All diese Künstler kreisen unentwegt um sich selbst und ihre begrenzten Erfahrungswelten. Die einzige Entwicklung, die es gelegentlich gibt, besteht darin, dass die Konfliktlinien untereinander neu gezogen werden. Was Monotonie und Stumpfsinn anbelangt hat deutscher HipHop jedenfalls längst internationalen Standard erreicht. Nur leidet er dummerweise darunter, dass man deutschsprachigen Stumpfsinn in Deutschland leichter als Stumpfsinn identifiziert.

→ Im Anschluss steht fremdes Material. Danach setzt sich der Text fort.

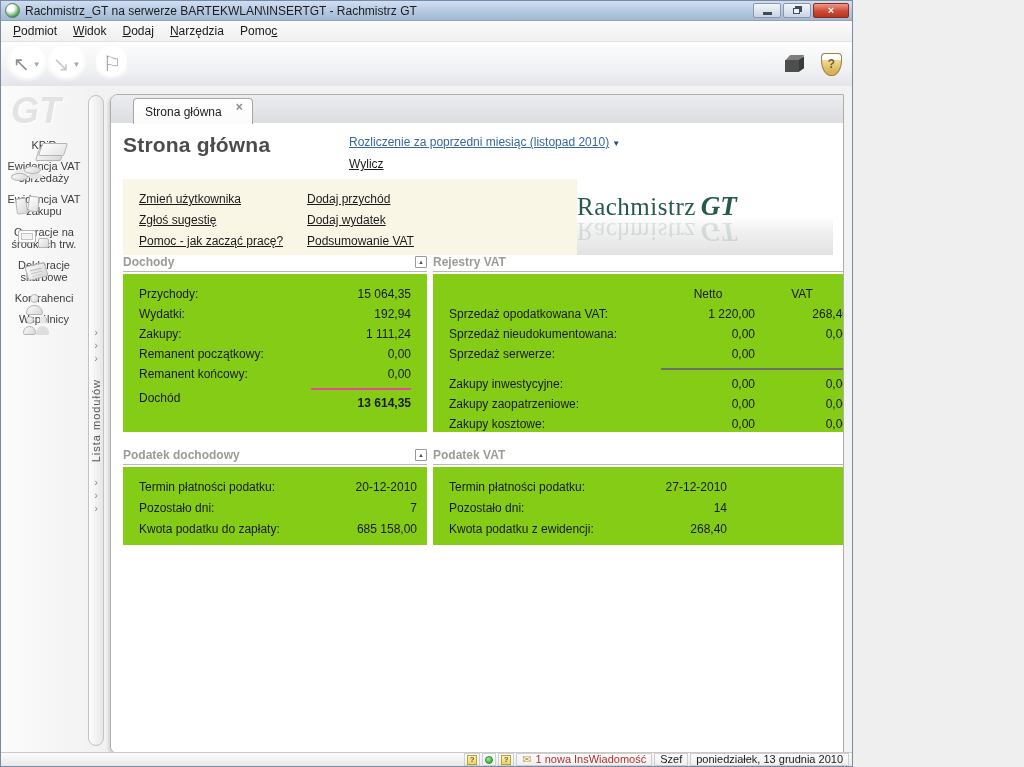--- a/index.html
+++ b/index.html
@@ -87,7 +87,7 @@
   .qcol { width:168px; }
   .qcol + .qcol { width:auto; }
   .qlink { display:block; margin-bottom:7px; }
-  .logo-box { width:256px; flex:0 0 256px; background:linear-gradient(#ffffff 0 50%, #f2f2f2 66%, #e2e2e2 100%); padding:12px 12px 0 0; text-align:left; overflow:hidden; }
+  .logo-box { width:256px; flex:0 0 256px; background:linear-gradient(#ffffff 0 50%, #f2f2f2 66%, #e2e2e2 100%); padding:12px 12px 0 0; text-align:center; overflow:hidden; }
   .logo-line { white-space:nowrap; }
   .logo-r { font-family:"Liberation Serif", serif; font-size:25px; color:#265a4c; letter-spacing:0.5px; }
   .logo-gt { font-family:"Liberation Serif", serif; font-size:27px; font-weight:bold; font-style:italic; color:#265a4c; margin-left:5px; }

Allein Flers Label-Kollege Sido hat es in der letzten Zeit geschafft, aus dem Teufelskreis auszubrechen, indem er ungeahnte Selbstironie an den Tag legte, mit seinen Stücken ebenso interessante wie völlig abwegige Geschichten erzählte und dabei jede Menge Wortwitz bewies. Davon kann bei Fler keine Rede sein. Seinen Texten fehlt auch jene gleichermaßen überzogene wie distanzierte Melodramatik, die man seinem ehemaligen Kollegen Bushido zugute halten kann. Fler erfüllt mit seinem Album lediglich die Konventionen des Genres und gibt sich dabei entsprechend unbeugsam und hart. Insofern ist sein Fall aber auch wieder exemplarisch: Wie fast der gesamte HipHop inzwischen, sind auch die Rap-Texte von Fler das Produkt einer öden Männerwelt, in der fortwährend symbolische Territorialkämpfe ausgetragen werden, Frauen bestenfalls schmückendes Beiwerk abgeben und jede Form von Nachdenklichkeit umgehend als "schwul" gebrandmarkt wird.

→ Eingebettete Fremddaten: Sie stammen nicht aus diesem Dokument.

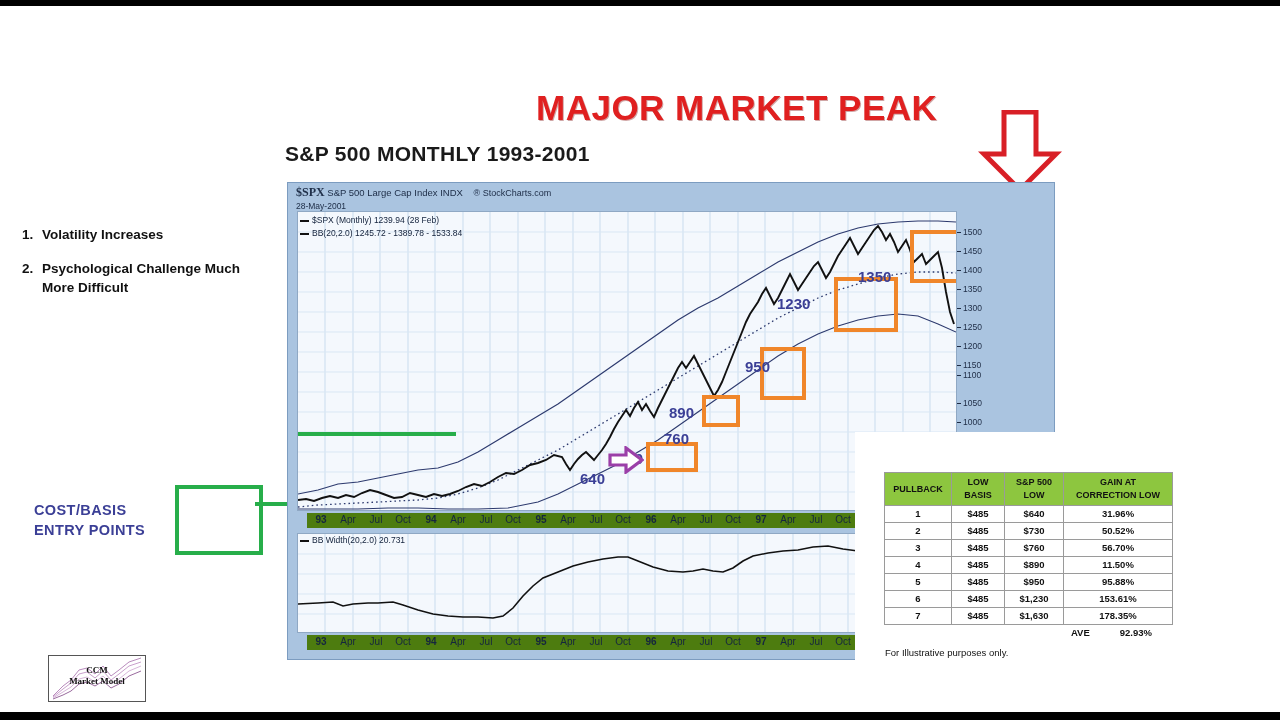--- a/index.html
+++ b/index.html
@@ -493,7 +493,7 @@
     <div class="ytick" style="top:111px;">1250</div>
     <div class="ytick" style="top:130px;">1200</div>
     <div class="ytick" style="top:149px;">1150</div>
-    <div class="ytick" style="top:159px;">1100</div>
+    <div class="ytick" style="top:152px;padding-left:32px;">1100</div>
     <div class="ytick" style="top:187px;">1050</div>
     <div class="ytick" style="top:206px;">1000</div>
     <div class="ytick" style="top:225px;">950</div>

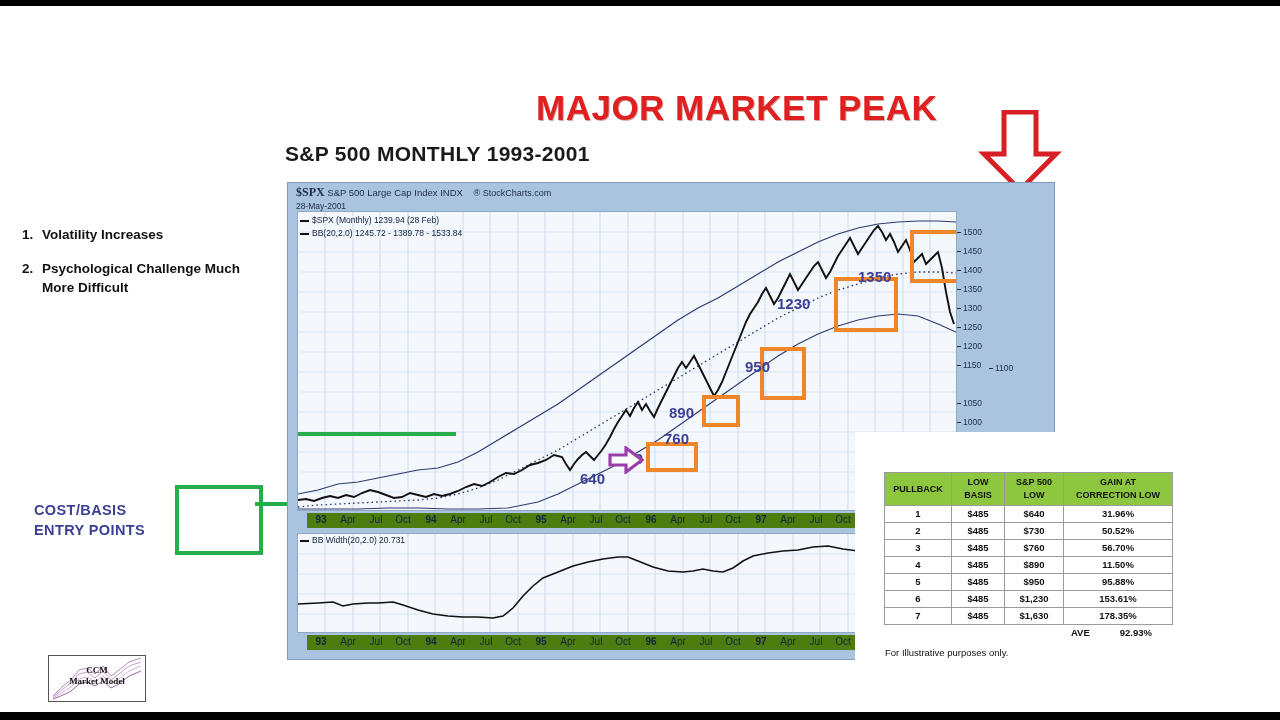--- a/index.html
+++ b/index.html
@@ -178,11 +178,11 @@
 
   .xaxis-strip {
     position: absolute;
-    left: 19px;
+    left: 8px;
     width: 660px;
     height: 15px;
-    background: #4d7c0f;
-    font-size: 10px;
+    background: #fdba74;
+    font-size: 14px;
     color: #15253f;
   }
   .xaxis-strip span {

HipHop ist heute zu einer zutiefst konservativen Jugendkultur verkommen, die ihre eigenen Regeln nicht mehr in Frage stellt. Es geht nur noch darum, keine Schwäche zu zeigen; auf jeden Angriff folgt darum notwendigerweise ein Gegenangriff, der die ursprüngliche Attacke in den Schatten stellt. Als Eko Fresh zum Beispiel vor geraumer Zeit den Titel "Die Abrechnung" veröffentlichte, um mit seinem alten Partner Kool Savas abzurechnen, konterte Savas mit "Das Urteil" und ließ Fresh im begleitenden Video lebendig begraben. Doch Fresh war das nicht genug. Er eröffnete noch eine weitere Front und nahm mit Bushido den Titel "Flerräter" auf, in dem sie sich über Fler und seine Außenseiterrolle als deutscher Rapper lustig machen - tatsächlich stammen Flers Konkurrenten fast sämtlich aus Migrantenfamilien. Er nahm den Ball dankbar an und schusterte sich daraufhin eine Identität als besonders deutscher Rapper zusammen, um zu zeigen, dass deutsch für ihn keine Beleidigung ist.
Wer mit den täglichen Scharmützeln unter Deutschlands Nachwuchsrappern nicht vertraut ist, kann das natürlich leicht missverstehen. Doch egal: denn das Problem ist ja gar nicht der Nationalismus, sondern die Dummheit, aus der er erwächst.